Salient points from today’s assessment included:
- Risks to financial stability could escalate rapidly.
- As the interconnectedness between crypto-assets and financial institutions and core financial markets continues to grow, this could impact global financial stability.
- DeFi has become a fast-growing sector, providing financial services with unbacked cryptos and stablecoins.
- A lack of regulatory oversight or non-compliance presents the potential for concentration risks and underlines the lack of transparency on their activities.
- Stablecoin growth has also continued and are currently used as a bridge between fiat and crypto assets.
- If a major stablecoin failed, liquidity constraints could disrupt trading and create market stress that could spill over to short-term funding markets in the event that stablecoin reserve holdings were liquidated in a disorderly manner.
- Liquidity mismatch, as well as credit and operational risks, expose stablecoins to runs on their reserves.

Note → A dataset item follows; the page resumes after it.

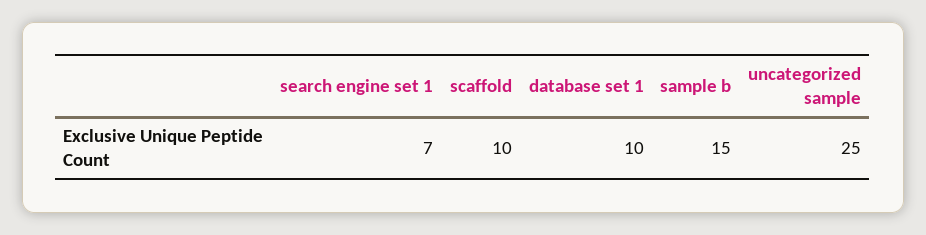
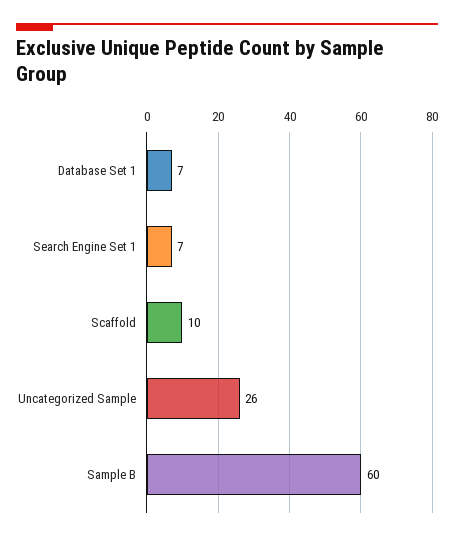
database set 1: 10 -> 7
sample b: 15 -> 60
uncategorized sample: 25 -> 26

- Low levels of investor and consumer understanding of cryptos, money laundering, cyber-crime, and ransomware also raise red flags.
- Governments and regulators should evaluate pre-emptive measures to regulate crypto-assets.
For regulators across the world, the FSB report is aligned with other regulators and agencies on the need for increased scrutiny and oversight. The timing of the report is apt, with the markets waiting on the White House Executive Action on cryptos.